Newt Gingrich took a beating in absentia at the Institute of Politics last night as a panel of political cartoonists likened him to everything from a club-wielding giraffe hunter to fitness guru Susan Powter.
"I think the Newt years will be to political cartoonists what the plague was to undertakers," said Boston Globe cartoonists Paul Szep.
Gingrich was one of many targets of the panel discussion, entitled "Laughing Your Politics Off: Political Cartoons of the '90s".
Panelists Jeff Danziger of the Christian Science Moniter, Jerry Holbert of The Boston Herald, Etta Hulme of the Fort Worth Star Telegram, Doug Marlette of New York Newsday and the Globe's Szep addressed an audience of about 250.
Each panelist presented some samples of his or her cartoons and then took questions from the audience.
Asked whether he saw his role as that of educator, political watchdog or entertainer, Marlette quipped: "As I see it there are 50 million people in this country that work for the government. I am a political cartoonists--I work against the government."
While the panelists differed in their personal approaches to cartooning, they agreed on its mission: bring levity and to editorialize.
"You can make people mad and still be funny," Hulme said.
"Drawings are primitive and threatening and wild and untame," said Marlette. "And the best ones are the ones that make people squirm."

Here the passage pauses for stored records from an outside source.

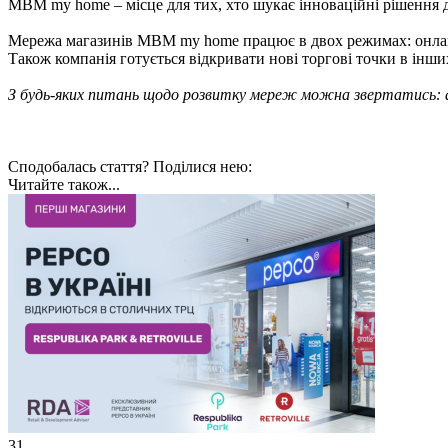
МВМ my home – місце для тих, хто шукає інноваційні рішення дл
Мережа магазинів МВМ my home працює в двох режимах: онлайн та
Також компанія готується відкривати нові торгові точки в інши
З будь-яких питань щодо розвитку мереж можна звертатись: 
Сподобалась стаття? Поділися нею:
Читайте також...
31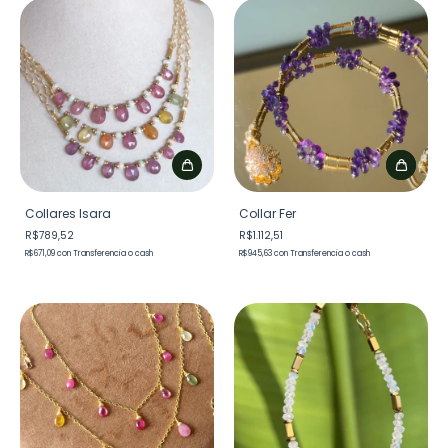
Collares Isara
Collar Fer
R$789,52
R$1.112,51
R$671,09
con
Transferencia o cash
R$945,63
con
Transferencia o cash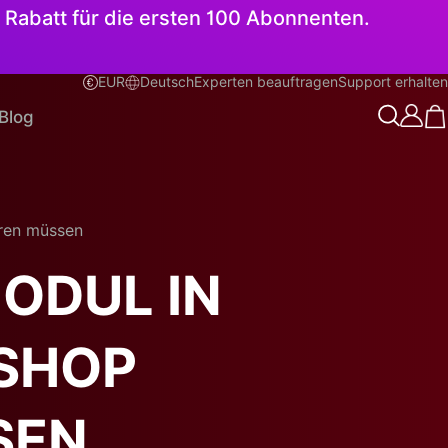
 Rabatt für die ersten 100 Abonnenten.
EUR
Deutsch
Experten beauftragen
Support erhalten
Deutsch
Blog
eren müssen
ODUL IN
SHOP
SEN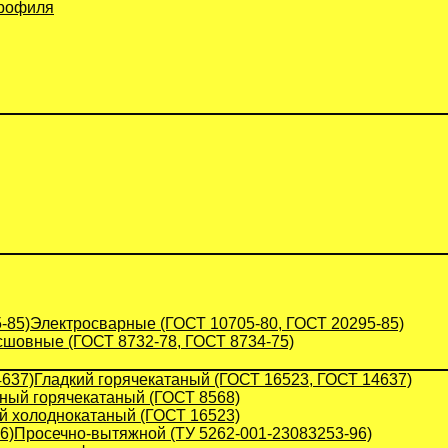
профиля
Электросварные (ГОСТ 10705-80, ГОСТ 20295-85)
сшовные (ГОСТ 8732-78, ГОСТ 8734-75)
Гладкий горячекатаный (ГОСТ 16523, ГОСТ 14637)
ый горячекатаный (ГОСТ 8568)
й холоднокатаный (ГОСТ 16523)
Просечно-вытяжной (ТУ 5262-001-23083253-96)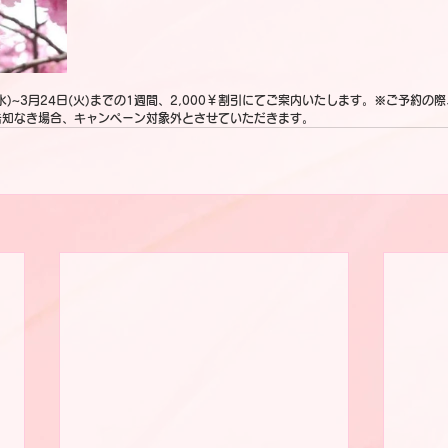
水)~3月24日(火)までの1週間、2,000￥割引にてご案内いたします。※ご予約の
告知なき場合、キャンペーン対象外とさせていただきます。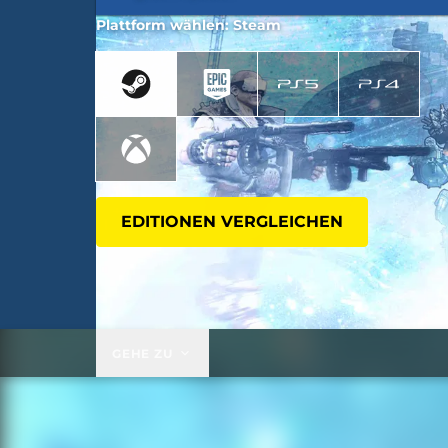
Plattform wählen: Steam
EDITIONEN VERGLEICHEN
GEHE ZU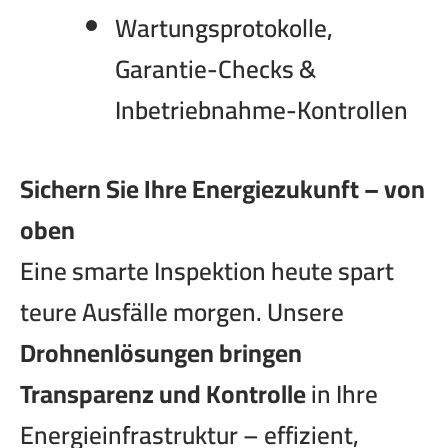
Wartungsprotokolle,
Garantie-Checks &
Inbetriebnahme-Kontrollen
Sichern Sie Ihre Energiezukunft – von
oben
Eine smarte Inspektion heute spart
teure Ausfälle morgen. Unsere
Drohnenlösungen bringen
Transparenz und Kontrolle
in Ihre
Energieinfrastruktur – effizient,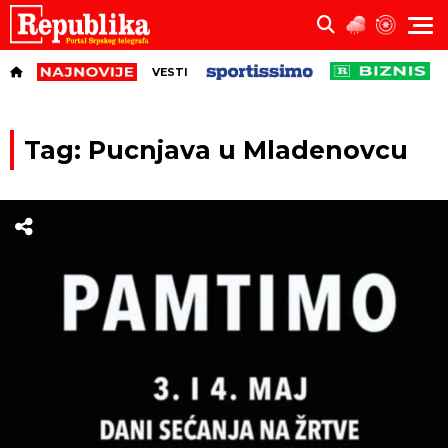
VESTI
Tag: Pucnjava u Mladenovcu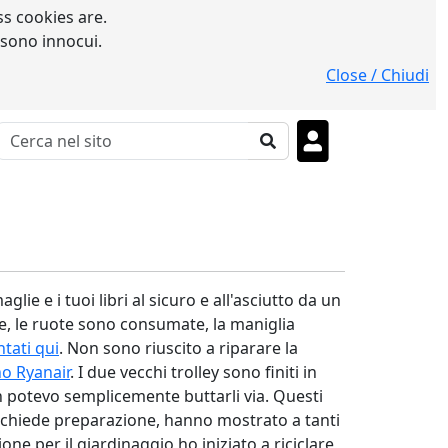
s cookies are.
 sono innocui.
Close / Chiudi
ie e i tuoi libri al sicuro e all'asciutto da un
ere, le ruote sono consumate, la maniglia
tati qui
. Non sono riuscito a riparare la
o Ryanair
. I due vecchi trolley sono finiti in
n potevo semplicemente buttarli via. Questi
 richiede preparazione, hanno mostrato a tanti
ne per il giardinaggio ho iniziato a riciclare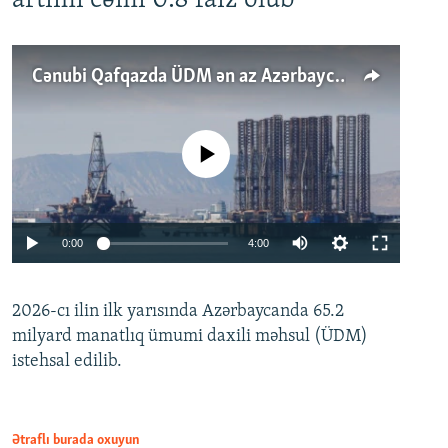
artımı cəmi 0.8 faiz olub
Cənubi Qafqazda ÜDM ən az Azərbaycanda artır: Qonşuları niyə Bakını qabaqlaya bilir?
No media source currently available
Auto
0:00
4:00
240p
2026-cı ilin ilk yarısında Azərbaycanda 65.2
360p
milyard manatlıq ümumi daxili məhsul (ÜDM)
480p
Auto
240p
360p
480p
istehsal edilib.
720p
720p
1080p
1080p
Ətraflı burada oxuyun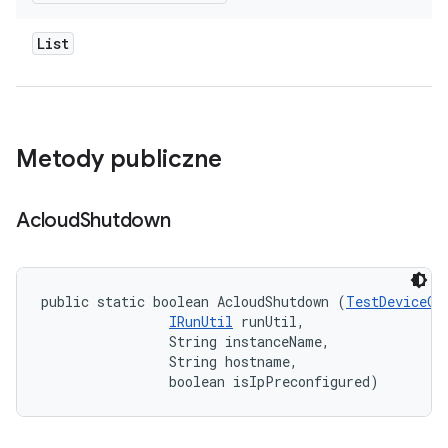
List
Metody publiczne
Acloud
Shutdown
public static boolean AcloudShutdown (
TestDeviceOp
IRunUtil
 runUtil, 

                String instanceName, 

                String hostname, 

                boolean isIpPreconfigured)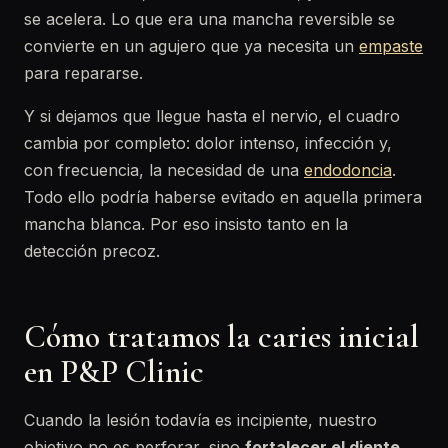
se acelera. Lo que era una mancha reversible se
convierte en un agujero que ya necesita un
empaste
para repararse.
Y si dejamos que llegue hasta el nervio, el cuadro
cambia por completo: dolor intenso, infección y,
con frecuencia, la necesidad de una
endodoncia
.
Todo ello podría haberse evitado en aquella primera
mancha blanca. Por eso insisto tanto en la
detección precoz.
Cómo tratamos la caries inicial
en P&P Clinic
Cuando la lesión todavía es incipiente, nuestro
objetivo no es perforar, sino
fortalecer el diente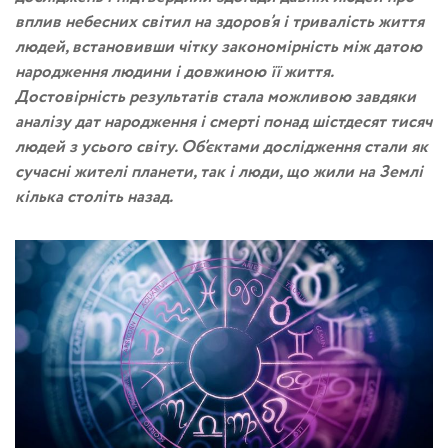
вплив небесних світил на здоров’я і тривалість життя
людей, встановивши чітку закономірність між датою
народження людини і довжиною її життя.
Достовірність результатів стала можливою завдяки
аналізу дат народження і смерті понад шістдесят тисяч
людей з усього світу. Об’єктами дослідження стали як
сучасні жителі планети, так і люди, що жили на Землі
кілька століть назад.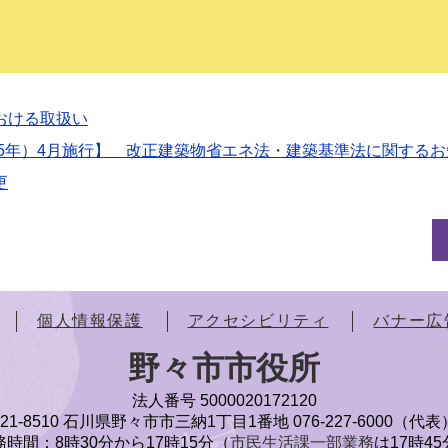
おける取扱い
25年）4月施行】 改正建築物省エネ法・建築基準法に関する
更
個人情報保護
アクセシビリティ
バナー広
野々市市役所
法人番号 5000020172120
921-8510 石川県野々市市三納1丁目1番地
076-227-6000（代表
時間：8時30分から17時15分（
市民生活課一部業務
は17時4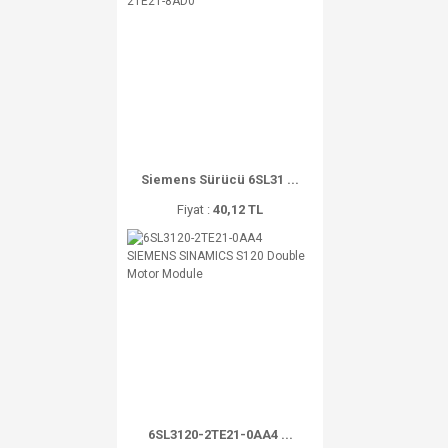
Siemens Sürücü 6SL31 ...
Fiyat :
40,12 TL
6SL3120-2TE21-0AA4 ...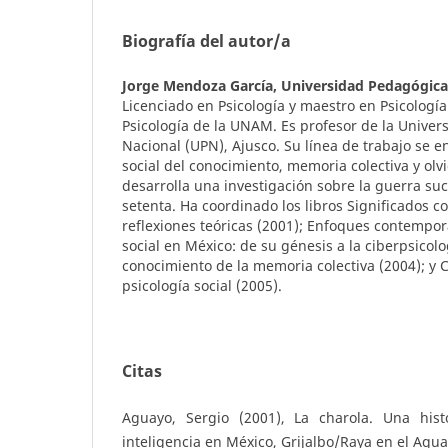
Biografía del autor/a
Jorge Mendoza García,
Universidad Pedagógica
Licenciado en Psicología y maestro en Psicología
Psicología de la UNAM. Es profesor de la Unive
Nacional (UPN), Ajusco. Su línea de trabajo se e
social del conocimiento, memoria colectiva y olv
desarrolla una investigación sobre la guerra su
setenta. Ha coordinado los libros Significados co
reflexiones teóricas (2001); Enfoques contempor
social en México: de su génesis a la ciberpsicolo
conocimiento de la memoria colectiva (2004); y 
psicología social (2005).
Citas
Aguayo, Sergio (2001), La charola. Una hist
inteligencia en México, Grijalbo/Raya en el Agua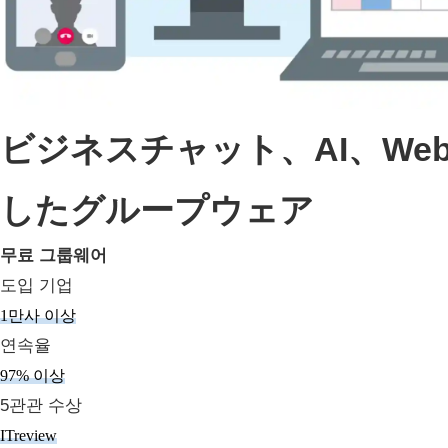
ビジネスチャット、AI、W
したグループウェア
무료 그룹웨어
도입 기업
1만사 이상
연속율
97% 이상
5관관 수상
ITreview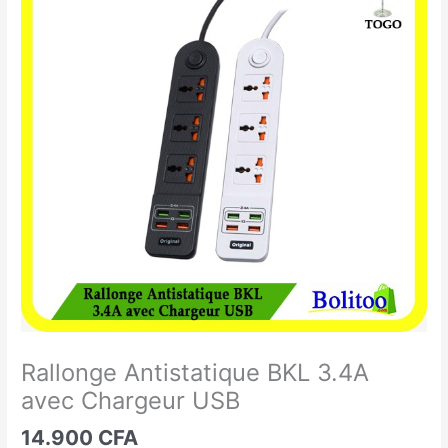
Antistatique
BKL
3.4A
avec
Chargeur
USB
Rallonge Antistatique BKL 3.4A
avec Chargeur USB
14.900
CFA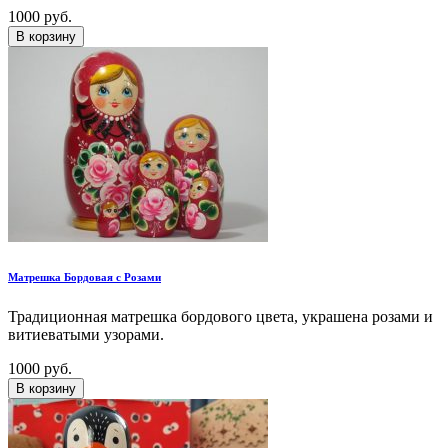
1000 руб.
В корзину
Матрешка Бордовая с Розами
Традиционная матрешка бордового цвета, украшена розами и
витиеватыми узорами.
1000 руб.
В корзину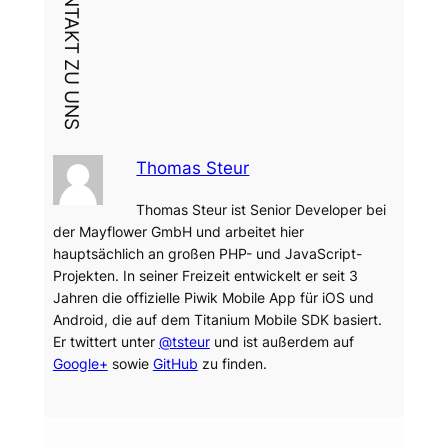
DEIN KONTAKT ZU UNS
Thomas Steur
Thomas Steur ist Senior Developer bei
der Mayflower GmbH und arbeitet hier
hauptsächlich an großen PHP- und JavaScript-
Projekten. In seiner Freizeit entwickelt er seit 3
Jahren die offizielle Piwik Mobile App für iOS und
Android, die auf dem Titanium Mobile SDK basiert.
Er twittert unter
@tsteur
und ist außerdem auf
Google+
sowie
GitHub
zu finden.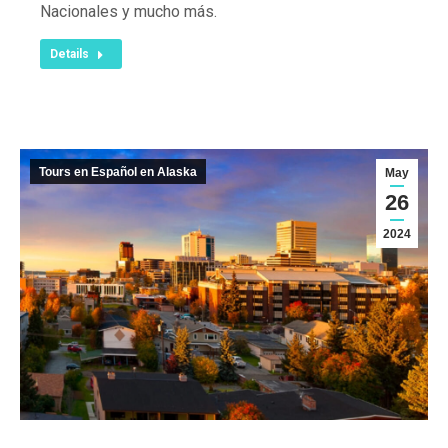
Nacionales y mucho más.
Details
Tours en Español en Alaska
May
26
2024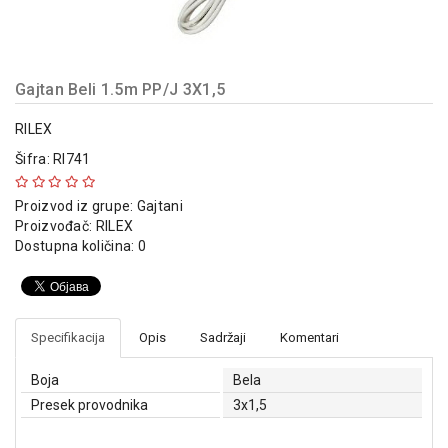
indikatori
Sklopna
tehnika
Gajtan Beli 1.5m PP/J 3X1,5
Instalacioni
materijal
RILEX
Šifra: RI741
Napajanja
i
Proizvod iz grupe:
Gajtani
kontrola
Proizvođač:
RILEX
osvetljenja
Dostupna količina: 0
Baterijska
oprema
Alat
Specifikacija
Opis
Sadržaji
Komentari
Boja
Bela
Presek provodnika
3x1,5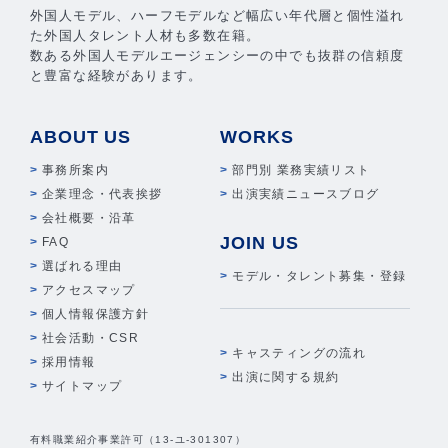
外国人モデル、ハーフモデルなど幅広い年代層と個性溢れ
た外国人タレント人材も多数在籍。
数ある外国人モデルエージェンシーの中でも抜群の信頼度
と豊富な経験があります。
ABOUT US
WORKS
事務所案内
部門別 業務実績リスト
企業理念・代表挨拶
出演実績ニュースブログ
会社概要・沿革
JOIN US
FAQ
選ばれる理由
モデル・タレント募集・登録
アクセスマップ
個人情報保護方針
社会活動・CSR
キャスティングの流れ
採用情報
出演に関する規約
サイトマップ
有料職業紹介事業許可（13-ユ-301307）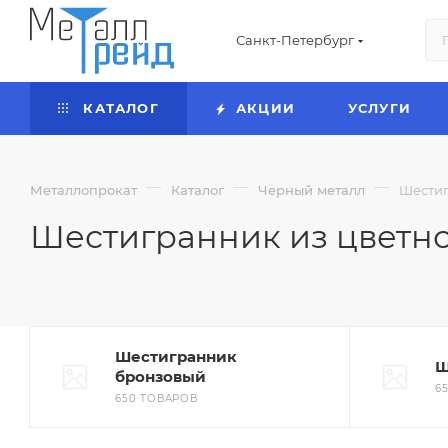
Санкт-Петербург
КАТАЛОГ
АКЦИИ
УСЛУГИ
—
—
—
Металлопрокат
Каталог
Черный металл
Шестиг
Шестигранник из цветно
Шестигранник
Ш
бронзовый
6
650 ТОВАРОВ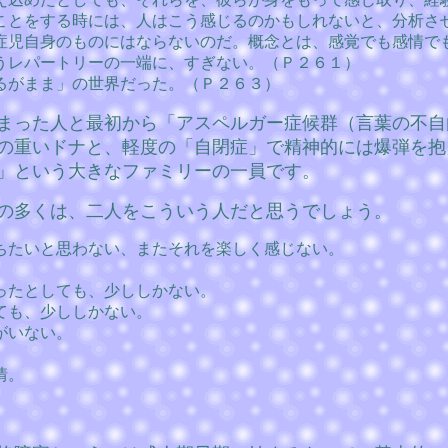
ことをする時には、人はこう感じるのかもしれないと、分析さ
症児自身のものにはならないのだ。概念とは、感覚でも感情で
うレパートリーの一端に、すぎない。（Ｐ２６１）
るがまま」の世界だった。（Ｐ２６３）
まった人と最初から「アスペルガー症候群（言葉の不自
の重いドナと、軽度の「自閉症」で精神的には爆弾を抱
」という大きなファミリーの一員です。
の多くは、二人をこういう人だと思うでしょう。
ちたいと思わない、またそれを楽しく感じない。
ったとしても、少ししかない。
ても、少ししかない。
がいない。
情。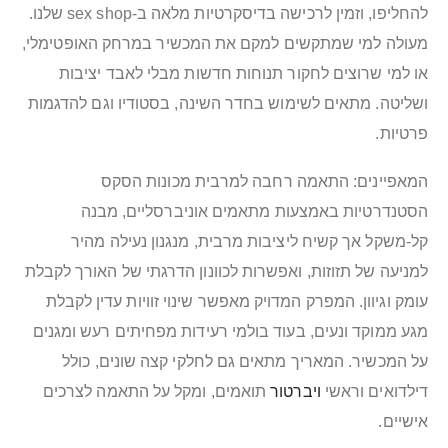
להחליפו, וזמין לרכישה בדיסקרטיות מלאה ב-sex shop שלנו.
מעולה למי שמתקשים למקם את המכשיר במרחק האופטימלי,
או למי שרוצים לחקור תנוחות חדשות מבלי לאבד יציבות
ושליטה. מתאים לשימוש בחדר השינה, בסטודיו וגם להדגמות
פרטיות.
המאפיינים: התאמה רחבה למרבית מכונות הסקס
הסטנדרטיות באמצעות מתאמים אוניברסליים, מבנה
קל-משקל אך קשיח ליציבות מרבית, מנגנון נעילה מהיר
למניעה של תזוזות, ואפשרות לכוונון הדרגתי של האורך לקבלת
עומק וגיוון. המפרק המדויק מאפשר שינוי זוויות עדין לקבלת
מגע ממוקד ונעים, בעוד בולמי רעידות מפחיתים רעש ומגנים
על המכשיר. המאריך מתאים גם לחלקי קצה שונים, כולל
דילדואים וראשי
ויברטור
תואמים, ומקל על התאמה לצרכים
אישיים.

Danziger added that lampooning politicians in the 90s is much easier than it used to be. "Politicians who are coming along now self-cartooning. They you so ridiculous...that you have to be serious because that's the only growth area left," he said.
"I can't write anything more ridiculous than you could see on Sally Jesse Raphael--or the evening news," Marlette said.
But not all the subjects of political cartoons are humorous. "Americans are under the impression that if they look at a cartoon it's going to be funny," Danziger said.
"All of us look at national trauma or disaster they way a plastic surgeon looks at Crow's Feet--you know it's too bad, but we've got to make a living," said Marlette.
Some cartoons are never even meant to be funny. Marlette cited his experience with the explosion of the Space Shuttle Challenger in 1986. "I heard about it like everyone else, and I knew I had to draw something."
Marlette's drawing--of an eagle, in tears, gazing at the sky--evoked a greater response from readers than he had anticipated: In addition to thousands of thank you letters, "[He] received flowers from anonymous readers" and thousands of requests for copies of the drawing.
Asked from where the inspiration for their work comes, panelists generally agreed that it takes a particular mind set to be a political cartoonist.
"Our cartoons are like our thumbprints," said Marlette. "I've found that looking at things in a twisted, weird way is where things come from."